Jazz e Massoneria
(Alpina 6-7/2015)
Il jazz e la massoneria ? È la bella storia di una
doppia fiamma : quella della spiritualità condivisa tra
fratelli e umanità. Così, emerso dal negro spiritual e
dal blues, affondando le sue radici nell’ intimo
dell’anima dei Neri americani, il jazz ha, dalle sue
origini, costituito un’arte esigente e profonda.
Come lo mostra il ricco dossier preparato da Jacques
Tornay, Thomas Müller et Daniele Bui, esistono, da
sempre, delle ragioni oggettive affiché jazz e
massoneria si incontrino.

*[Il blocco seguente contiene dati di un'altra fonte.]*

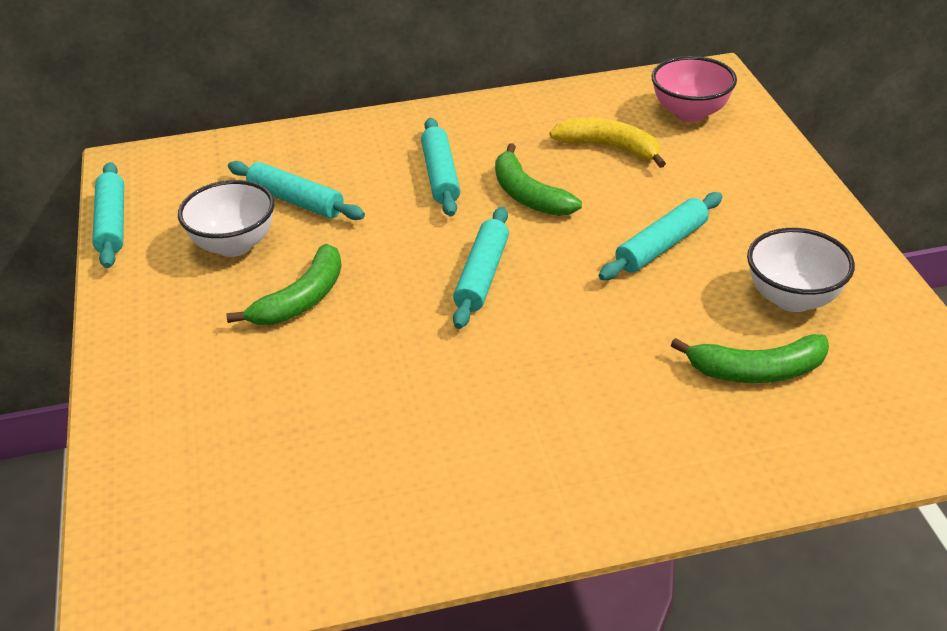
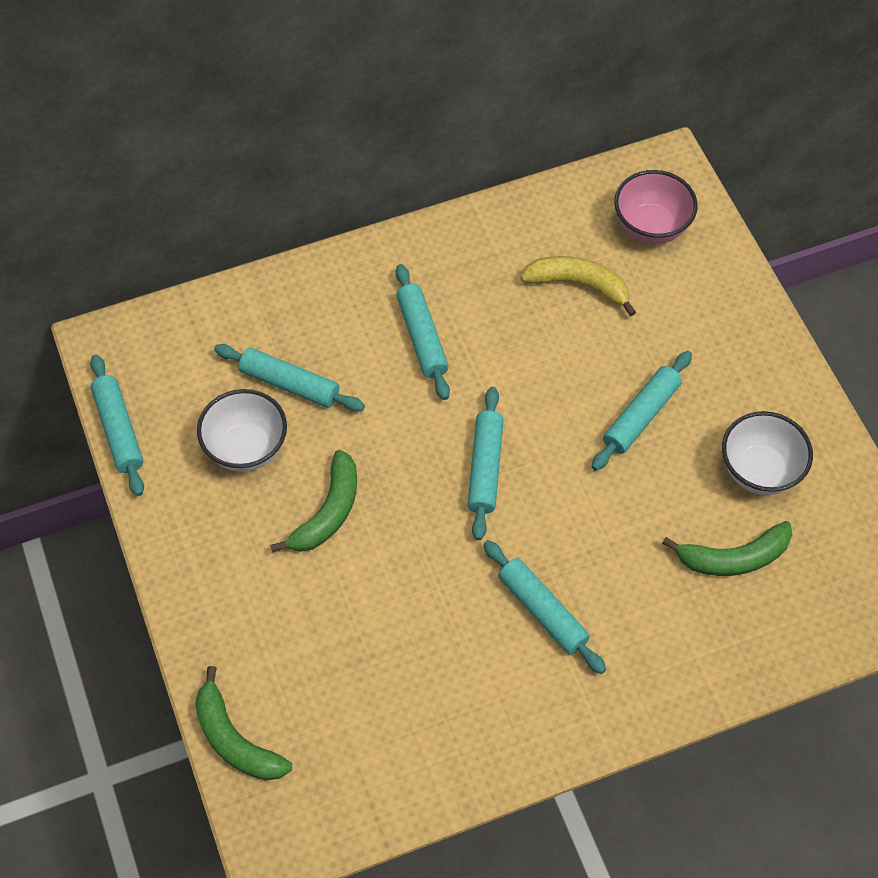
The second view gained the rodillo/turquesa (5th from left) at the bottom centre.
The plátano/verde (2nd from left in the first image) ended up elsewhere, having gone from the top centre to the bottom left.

Ai tempi dei pionieri come
durante gli anni 30 e 40, al momento delle
discriminazioni razziali negli Stati-Uniti, il fatto di
essere iniziato permetteva – non vi erano molte altre
possibilità – agli artisti neri di incontrare i loro
omologhi bianchi. E dunque di far conoscere, in seguito
di ammirare la loro singolarità musicale. Un’opportunità
che hanno potuto cogliere numerosi jazzmen come Duke
Ellington, Oscar Peterson, Count Basie e Cab Calloway.
Ma non è tutto. Perché emana direttamente dalle fonti
sacre e che permette all’individuo di realizzarsi a
partire da referenze comuni ; perché è stato
l’espressione e il simbolo vivente delle rivendicazioni
di una minorità oppressa, perché fu e resta una specie
di ispirazione in ogni lotta in favore della giustizia e
dell’uguaglianza sociale, il jazz è una forma musicale
che riscalda i cuori, abbellisce l’anima e vivifica gli
spiriti.
In tale prospettiva e più che mai, la stretta
parentela che l’unisce alla massoneria deve costituire
un esempio di ciò che può essere costruito tra amici
fedeli e pronti a volere, letteralmente e in senso
figurato, l’avvento di un mondo più armonioso.